Another Report Ties the Chicago Cubs to Eric Hosmer

Social Navigation


Another Report Ties the Chicago Cubs to Eric Hosmer, and I Hate It Less Than I Thought I Would (UPDATE: “Looks Promising”)

Chicago Cubs

UPDATE: This sure sounds like the kind of report you hear when a deal is eventually going to get done.

From Jon Heyman today:

I decided to do this as an update to yesterday’s post on Hosmer, both because it’s the same subject matter and because that post has all my thoughts on why the Cubs signing Hosmer wouldn’t be TERRIBLE (even if not preferred).

Happy New Year!

*original post follows*

For the second time this week, the Chicago Cubs are being attached to free agent first baseman Eric Hosmer. First it was Bruce Levine reporting that Hosmer, Trey Mancini, and Dominic Smith were among the first base options on the Cubs’ radar, and now it’s Jon Heyman using similar language on Hosmer.

From Heyman: “While the hometown Marlins make some sense for Eric Hosmer, he’s on the radar of the Cubs and Orioles.”

I know that Hosmer is not among our favorite first base options for the Cubs, even in a limited market, but let me take this opportunity to put on The Positivity Hat and talk about why it might not be the worst move in the world:

1.) Hosmer doesn’t have a great bat for a first baseman, but he does still have an above-average bat. Hosmer was exactly a league average bat by wRC+ in his five seasons with San Diego, but the last three seasons he was actually at .271/.335/.407/107 wRC+. He doesn’t provide much power, as he’s more of a contact guy, but you do wonder if he would get a modest boost from the new shift rules.

2.) Hosmer is a lefty, who is a career .287/.353/.457/119 wRC+ hitter off of righties. This one cuts both ways, because ideally you’d have a righty at first base to (eventually) platoon with Matt Mervis and/or take off some of his load as he adjusts to the big leagues. But on the other hand, the Cubs could just straight up use another lefty bat. Mervis *will* be a lefty bat for them eventually, but you’d hate to rush him if you don’t have to.

3.) Hosmer’s ugly contract situation over the years probably distorted our perception of him as a baseball player a bit. The contract went south almost immediately, but that’s kind of a separate issue from “can this guy improve your lineup?” And now the contract is not an issue.

4.) Which, by the way, is the biggest plus on Hosmer: because he’s still being paid out by the Padres for THREE more years, any team signing him is on the hook only for the big league minimum ($700K), and you could theoretically retain him at that price for all three seasons. If Hosmer is still a useful player – even in a part-time role – that’s a pretty valuable guy to have on a league-minimum deal. At 33, it’s possible Hosmer declines too rapidly for anything beyond 2023 to matter, but, again, the PADRES are the ones that have to pay him. So if it doesn’t work out in 2023, no harm, no foul. You release him and move on.
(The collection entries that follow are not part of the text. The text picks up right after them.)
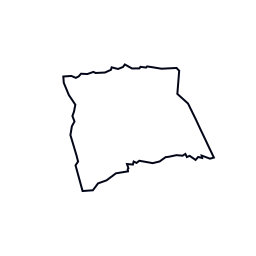 outline of Laurens, South Carolina, United States of America, rotated 134°
{"feature_id": "52423323B54800472139978", "entity_name": "Laurens", "entity_type": "district", "adm_level": 2, "iso_a3": "USA", "parent_name": "United States of America", "parent_adm1": "South Carolina", "projection": "natural_earth1", "projection_center": [-82.015, 34.494], "detail": "fine", "context": "isolated", "style": "outline", "palette": "ink", "viewbox_px": 256, "rotation_deg": 134, "n_neighbors": 0, "source": "geoboundaries", "source_scale": "gbopen_adm2", "svg_char_len": 944}
<svg xmlns="http://www.w3.org/2000/svg" viewBox="0 0 256 256"><g transform="rotate(134 128 128)"><path d="M51.3,130.9L51.1,134.8L62.1,145.1L66.8,151.9L70.4,157.0L72.0,157.0L75.3,161.5L77.2,161.2L82.4,166.5L84.5,174.4L87.6,174.0L92.5,176.2L95.7,181.9L98.0,180.7L104.1,183.1L111.0,189.6L111.6,191.8L117.4,194.7L121.6,199.5L125.1,199.3L128.2,200.4L129.9,204.9L135.9,210.3L140.1,205.6L145.4,193.4L147.8,182.1L153.6,178.3L158.0,176.3L160.5,171.0L165.7,169.6L173.1,164.5L183.5,146.0L186.8,140.6L191.3,139.8L204.9,116.9L197.2,110.0L188.7,111.1L180.6,107.1L169.0,105.2L159.2,97.9L157.8,99.6L156.7,99.7L154.6,103.7L150.9,99.1L148.2,100.6L147.2,97.6L143.7,97.1L136.1,85.8L130.1,82.0L122.9,80.7L120.4,78.7L113.9,74.3L110.0,69.5L106.8,68.7L108.0,65.5L105.2,64.3L104.0,57.2L100.1,57.4L98.1,53.9L96.7,55.9L93.1,47.7L89.6,45.7L85.7,56.2L82.5,64.6L78.1,76.4L74.8,84.9L68.7,101.8L69.2,116.2L51.3,130.9Z" fill="none" stroke="#020617" stroke-width="2"/></g></svg>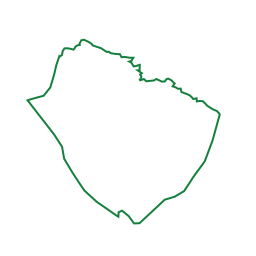 outline of Sanniquellie Mahn, Nimba, Liberia, rotated 78°
{"feature_id": "62588387B26498986950089", "entity_name": "Sanniquellie Mahn", "entity_type": "district", "adm_level": 2, "iso_a3": "LBR", "parent_name": "Liberia", "parent_adm1": "Nimba", "projection": "mercator", "projection_center": [-8.749, 7.383], "detail": "fine", "context": "isolated", "style": "outline", "palette": "green", "viewbox_px": 256, "rotation_deg": 78, "n_neighbors": 0, "source": "geoboundaries", "source_scale": "gbopen_adm2", "svg_char_len": 1513}
<svg xmlns="http://www.w3.org/2000/svg" viewBox="0 0 256 256"><g transform="rotate(78 128 128)"><path d="M81.2,219.9L100.5,210.6L103.9,208.9L115.1,203.5L119.0,201.6L132.7,196.4L143.6,196.8L144.9,196.8L155.7,193.1L159.2,191.9L161.1,191.2L169.9,187.8L170.9,187.4L179.9,183.8L184.6,180.5L185.2,180.0L192.5,174.8L193.9,173.8L203.9,164.3L210.7,158.0L212.8,155.9L208.5,154.7L207.6,151.1L214.4,145.6L222.6,141.9L223.5,136.5L214.8,122.0L207.7,110.2L205.8,107.1L204.9,96.6L201.3,86.1L196.9,81.7L192.6,77.3L191.7,76.5L189.4,74.2L176.7,60.0L168.5,54.7L158.1,48.1L150.9,44.3L133.9,35.5L132.7,35.8L129.9,37.5L127.1,41.4L122.9,45.7L117.4,49.1L116.4,52.5L116.3,55.1L113.2,54.8L113.2,58.2L111.2,59.2L108.8,60.9L106.6,64.0L104.0,68.2L100.4,68.3L100.1,70.9L98.2,72.9L96.5,75.7L94.2,73.1L90.3,75.7L88.0,78.5L88.4,80.5L90.1,82.3L89.7,85.2L86.0,90.0L86.9,92.8L86.8,93.6L86.1,100.4L83.4,102.3L83.9,106.1L83.0,106.3L82.8,105.2L80.3,104.2L78.2,105.0L77.3,103.1L73.6,106.5L73.8,104.6L68.7,103.4L69.0,107.5L69.0,109.6L64.8,111.1L63.3,112.9L63.1,110.7L60.4,108.2L59.5,112.1L57.8,116.5L57.4,119.6L54.1,120.6L52.8,125.4L51.9,127.5L51.1,129.6L49.5,130.7L49.1,133.1L44.4,137.7L40.0,145.2L37.9,146.3L35.6,148.7L32.5,152.7L32.5,155.4L35.4,157.9L36.7,157.9L36.7,160.4L37.5,162.5L38.6,163.3L40.0,165.0L38.4,168.1L37.4,170.9L37.3,171.3L36.9,173.6L39.4,176.0L42.8,177.3L44.0,180.0L43.5,180.3L51.9,185.2L60.1,189.0L66.0,192.2L72.2,195.6L78.9,203.8L79.4,212.8L79.9,219.9L80.0,220.5L81.2,219.9Z" fill="none" stroke="#15803d" stroke-width="2"/></g></svg>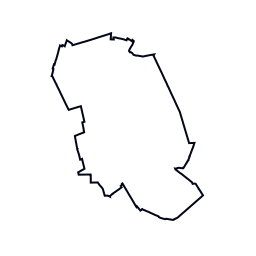 the district of Alphen aan den Rijn, Zuid-Holland, Netherlands, rotated 75°
{"feature_id": "6326949B35182149476625", "entity_name": "Alphen aan den Rijn", "entity_type": "district", "adm_level": 2, "iso_a3": "NLD", "parent_name": "Netherlands", "parent_adm1": "Zuid-Holland", "projection": "robinson", "projection_center": [4.634, 52.113], "detail": "fine", "context": "isolated", "style": "outline", "palette": "ink", "viewbox_px": 256, "rotation_deg": 75, "n_neighbors": 0, "source": "geoboundaries", "source_scale": "gbopen_adm2", "svg_char_len": 5043}
<svg xmlns="http://www.w3.org/2000/svg" viewBox="0 0 256 256"><g transform="rotate(75 128 128)"><path d="M141.0,182.2L146.2,182.4L146.2,182.1L146.2,181.8L146.2,181.6L146.2,181.4L146.2,181.1L146.0,180.4L155.1,180.6L156.1,180.6L156.2,180.9L156.4,181.4L156.4,181.6L156.5,181.8L156.5,182.1L156.5,182.3L156.7,183.0L157.1,184.5L157.3,185.2L157.6,186.2L157.7,186.5L157.9,187.6L160.3,187.7L160.8,185.8L163.2,176.3L163.9,176.5L164.0,176.2L171.1,178.1L172.6,172.1L173.0,170.6L173.1,171.1L173.5,171.1L173.9,170.9L175.1,170.5L175.7,170.2L176.3,170.0L177.1,169.5L177.4,169.4L177.9,169.1L178.5,168.8L179.1,168.5L179.4,168.5L180.1,168.2L180.3,168.1L187.4,168.0L187.5,167.4L187.6,167.1L187.8,166.4L187.9,165.9L188.2,164.9L188.3,164.7L188.5,164.5L188.7,164.4L188.9,163.9L189.3,163.5L189.5,163.3L189.3,163.3L188.9,162.6L188.3,161.5L187.8,160.4L187.8,160.2L187.7,159.9L187.5,160.0L187.4,159.8L187.1,158.7L186.9,158.1L186.7,157.7L186.6,157.2L186.4,156.9L186.3,156.5L186.1,156.1L186.0,155.7L185.6,154.7L185.2,153.6L185.1,153.2L185.0,152.8L184.8,152.3L184.5,151.9L184.4,151.4L183.6,149.5L182.3,149.8L182.1,149.9L181.8,149.2L180.9,148.6L180.6,148.4L180.4,148.4L180.1,147.7L188.7,145.3L193.5,144.0L197.5,142.8L205.6,140.6L206.5,140.3L205.9,139.7L206.9,139.2L211.0,137.4L210.9,136.9L210.8,136.7L210.5,136.1L210.1,135.7L209.9,135.3L209.9,135.2L210.4,135.0L210.6,134.8L211.1,134.2L211.4,133.7L212.3,132.5L212.4,132.4L212.6,132.2L213.3,131.3L214.1,130.2L214.9,129.2L215.6,128.5L216.5,127.3L216.8,126.9L217.2,126.5L218.5,124.9L218.9,124.5L219.9,123.1L221.2,121.5L221.3,121.4L221.5,121.2L222.0,121.2L222.4,121.0L222.5,120.9L222.8,120.4L224.0,118.7L224.5,117.8L225.0,116.9L225.5,116.1L225.7,115.4L225.7,115.2L225.6,114.9L225.5,114.7L225.6,114.4L226.0,113.7L226.8,111.9L227.0,111.5L227.3,110.8L227.3,110.7L227.6,110.3L228.0,109.3L228.2,109.0L228.4,108.2L228.4,107.8L228.4,107.7L228.2,107.7L228.0,106.0L227.9,106.0L227.8,105.6L227.5,103.5L222.8,93.9L216.7,81.5L213.8,75.6L212.5,73.0L205.5,75.2L205.5,75.3L205.4,75.4L205.2,75.5L205.0,75.4L204.8,75.4L204.6,75.5L199.4,77.1L198.9,78.2L198.7,80.0L197.2,80.3L197.1,80.2L196.8,80.4L196.5,80.6L194.5,82.1L193.2,83.0L191.5,84.3L190.4,85.1L190.1,85.3L189.5,85.8L188.8,86.3L186.9,87.7L186.2,88.2L186.1,88.4L186.0,88.5L185.6,88.8L185.3,89.1L183.2,90.7L182.1,91.5L181.8,91.7L180.3,92.9L179.3,93.0L179.6,92.3L179.6,92.1L179.6,91.3L179.5,90.6L179.6,90.1L179.5,89.8L179.6,89.2L179.9,88.4L180.1,87.9L180.4,87.4L180.7,86.4L181.1,85.4L181.1,85.2L180.8,85.0L180.7,84.9L180.9,84.7L180.2,83.9L175.9,79.5L175.8,79.4L175.7,79.3L175.8,79.3L175.7,79.2L175.3,78.7L174.5,78.0L174.4,77.8L174.4,77.7L173.9,77.6L171.6,75.9L171.4,76.1L170.5,75.3L163.7,70.4L162.5,69.5L162.4,69.5L159.6,67.7L158.4,72.9L125.8,73.8L125.2,73.9L124.6,74.0L123.6,74.2L121.4,74.6L117.9,75.2L112.4,76.1L105.3,77.4L105.2,77.4L102.8,77.8L99.1,78.4L98.1,78.7L97.2,78.8L95.5,79.1L95.0,79.1L94.6,79.2L93.5,79.4L90.9,79.9L89.7,80.1L82.7,81.3L74.7,82.8L69.5,83.7L68.2,84.0L66.3,84.3L64.8,84.6L64.7,84.5L63.7,83.6L63.4,86.6L63.2,88.9L62.9,93.6L62.8,95.0L62.7,95.4L62.0,96.8L61.8,97.3L61.6,97.9L61.4,98.2L61.0,99.0L60.8,99.6L60.4,100.3L60.3,100.8L60.3,101.1L60.1,101.5L60.0,101.8L59.7,102.1L59.4,102.6L59.1,103.2L59.0,103.4L58.7,103.7L58.6,103.8L58.3,103.9L58.1,104.0L57.8,104.1L57.5,104.2L56.6,104.6L56.2,104.9L55.9,105.3L55.6,105.8L55.6,106.0L55.5,106.3L55.4,106.3L55.2,106.2L55.1,106.4L54.8,106.7L53.8,107.1L52.6,106.2L52.2,105.9L52.0,105.7L50.5,104.2L49.4,103.0L49.0,102.5L48.9,102.4L48.2,101.8L46.8,100.8L46.4,100.4L45.6,99.9L44.4,100.7L44.1,100.9L44.8,101.4L45.2,101.7L44.3,102.5L43.9,102.8L43.6,103.1L42.0,104.5L41.7,104.8L42.0,104.9L41.8,105.1L41.7,105.2L41.5,105.6L42.3,106.2L42.6,106.4L42.9,106.7L42.3,107.6L41.3,109.2L40.7,110.2L39.8,111.9L38.5,114.7L38.3,115.0L37.4,116.4L36.8,118.6L38.8,118.9L37.9,121.8L37.5,121.7L37.2,121.5L36.4,121.3L35.4,120.9L35.0,120.8L34.5,120.6L33.6,120.4L33.4,120.3L32.9,120.1L32.7,120.1L32.4,119.9L32.1,119.8L32.1,120.5L32.2,121.3L32.3,121.5L32.4,124.0L32.7,130.7L32.8,134.0L32.9,134.8L33.0,136.9L33.0,137.0L33.1,139.3L33.4,147.3L33.4,147.5L33.4,150.3L33.6,156.7L33.7,160.2L32.9,160.2L32.4,160.3L32.1,160.4L31.9,160.5L31.6,160.6L31.4,160.8L31.1,161.0L27.9,164.0L28.0,164.0L27.6,164.5L32.7,168.0L31.1,169.5L30.9,169.9L31.7,170.5L32.0,170.7L30.7,172.3L31.7,172.9L32.6,173.4L33.0,173.8L33.4,174.0L33.7,174.2L34.5,174.6L34.9,174.9L35.5,175.2L36.1,175.5L36.5,175.7L39.1,177.2L43.3,179.7L43.5,180.0L43.8,180.2L47.7,182.5L47.3,183.0L51.2,185.4L51.7,184.8L52.6,185.3L52.9,185.3L53.0,185.4L53.2,185.5L54.0,185.9L58.1,188.3L58.3,187.7L65.7,186.3L66.9,186.0L67.2,185.8L67.4,185.9L67.7,185.9L74.2,184.6L75.0,184.4L76.1,184.3L77.5,184.0L88.7,181.9L95.1,180.6L95.0,177.5L94.7,167.9L110.7,168.5L110.7,169.7L110.7,170.7L115.6,171.0L119.8,171.4L119.8,171.5L120.8,171.5L121.1,173.6L121.1,174.6L121.2,174.9L121.2,175.0L121.2,175.5L121.3,175.8L121.3,176.3L121.4,177.1L121.5,178.2L121.6,178.5L121.8,180.4L121.9,180.9L121.9,181.0L122.0,181.4L135.5,182.5L135.5,182.4L135.7,182.5L140.0,182.3L140.3,182.3L141.0,182.2Z" fill="none" stroke="#020617" stroke-width="2"/></g></svg>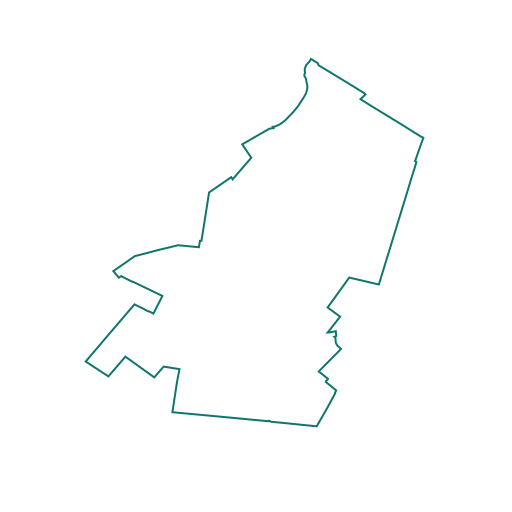 Movilita, Ialomita, Romania (Natural Earth projection), rotated 347°
{"feature_id": "2599482B73561302085915", "entity_name": "Movilita", "entity_type": "district", "adm_level": 2, "iso_a3": "ROU", "parent_name": "Romania", "parent_adm1": "Ialomita", "projection": "natural_earth1", "projection_center": [26.485, 44.626], "detail": "fine", "context": "isolated", "style": "outline", "palette": "teal", "viewbox_px": 512, "rotation_deg": 347, "n_neighbors": 0, "source": "geoboundaries", "source_scale": "gbopen_adm2", "svg_char_len": 1886}
<svg xmlns="http://www.w3.org/2000/svg" viewBox="0 0 512 512"><g transform="rotate(347 256 256)"><path d="M316.8,347.2L315.6,347.2L313.7,347.1L310.6,347.0L308.6,346.7L310.3,345.4L324.3,334.0L321.2,330.4L314.2,322.3L342.0,298.0L369.3,311.4L413.8,234.5L426.8,211.9L429.4,207.6L430.5,205.7L431.4,204.1L432.4,202.4L433.2,200.9L433.4,200.5L433.1,200.1L432.3,199.3L433.6,197.4L434.6,195.8L436.6,192.6L440.4,186.6L441.3,185.2L445.7,178.4L443.4,176.6L426.6,159.8L405.3,138.9L401.9,135.6L396.3,129.9L393.1,126.7L399.0,123.2L398.4,122.0L385.8,109.5L361.3,85.6L360.3,84.7L359.8,84.0L359.7,83.6L359.5,81.9L356.7,79.2L353.9,76.4L352.9,77.5L351.8,78.6L349.7,79.9L347.9,81.2L345.6,84.6L344.8,89.0L343.9,90.1L343.7,91.6L344.5,94.1L344.4,96.6L344.3,102.1L343.1,105.6L341.3,108.8L338.2,112.2L330.5,119.6L324.4,124.3L314.6,130.6L308.8,133.1L303.1,134.2L301.4,133.9L301.7,135.4L299.7,135.1L297.8,134.9L281.1,140.0L267.7,144.1L273.5,159.2L250.4,176.1L249.6,173.6L224.6,183.5L215.1,207.1L206.3,228.9L204.8,228.6L202.3,234.6L182.5,228.0L161.6,228.2L149.7,228.6L140.6,228.8L137.8,228.9L125.7,233.8L113.6,238.6L117.5,246.3L120.1,245.3L124.7,249.2L130.0,253.5L130.3,253.4L155.8,273.9L149.4,281.5L143.1,289.0L139.5,286.0L138.8,285.8L136.2,283.8L134.8,282.3L133.4,281.3L126.7,275.8L96.5,298.1L66.3,320.5L85.1,340.1L106.1,324.7L129.6,351.4L141.1,343.0L156.0,349.0L150.8,360.7L139.4,389.4L231.0,419.8L231.4,419.4L233.6,421.0L242.4,423.9L268.3,432.7L276.8,435.6L278.7,433.6L282.8,429.2L293.3,417.8L302.3,407.5L302.5,406.9L302.4,406.8L303.9,405.0L296.0,394.8L295.7,394.3L295.8,394.1L296.0,393.7L296.8,393.2L298.4,392.2L298.5,392.0L298.4,391.7L291.2,382.7L291.4,382.5L315.4,367.3L318.0,365.6L315.7,362.5L315.0,361.2L314.5,359.4L314.3,358.3L314.4,357.3L314.8,354.9L314.9,353.9L314.9,353.2L314.7,352.8L314.3,352.4L315.3,352.3L316.2,351.9L316.5,349.8L316.8,347.2Z" fill="none" stroke="#0f766e" stroke-width="2"/></g></svg>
5.) For the Cubs, adding Hosmer – instead of spending, say, $10 million on Mancini – would mean the Cubs have over $9 million available to spend on another bat or another reliever or even a trade piece some team wants to move. If the Cubs do have a budget (let’s be real, they do), then it might be a situation where Hosmer + Other Guy > Mancini.

From where I sit, there are three potential drawbacks to signing Hosmer. First and most obviously, it means you’re not landing some obviously better in free agency or trade. I’m not sure that guy exists anymore this offseason, outside of Mancini, and that’s a somewhat close call as it is. Second, there’s the roster spot(s) – Hosmer takes up a 26-man roster spot and a 40-man roster spot. That’s not a zero consideration, as clearly the Red Sox decided he wasn’t worth that when they let him go. Last, you have to ask – with any player addition – what the impact is in the clubhouse. I remember reading vague rumors about a deterioration on that front the last few years, but I’m not sure that is deserved. To the contrary, you do see a whole lotta stuff out there about Hosmer’s leadership, and the positive impact he can have.

Oh, wait, there’s one other thing: Hosmer rates out as a below-average defensive first baseman. The numbers don’t indicate he’s absolute butcher over there, but you could not expect him to be a plus or anything close to it. Of course, the Cubs have dealt with some meh defense at first since Anthony Rizzo departed, so maybe it would still feel like a step up.

Balance it all out, and maybe I’m not as opposed to the Cubs landing Hosmer as I thought I would be. And certainly not as opposed to it as I would’ve been at the start of the offseason when there were still options aplenty.

No, he’s not the “bat” we hoped the Cubs would land this offseason. Or even the second or third bat. But we can deal only in the reality that exists right now, and right now, Hosmer is arguably better than doing nothing, and his addition would not impact the Cubs’ ability to make any other moves financially, which is a big plus. So I tend to think it’s really just a question on the roster spot. Is Hosmer worth a roster spot? Reasonable minds can differ on that one.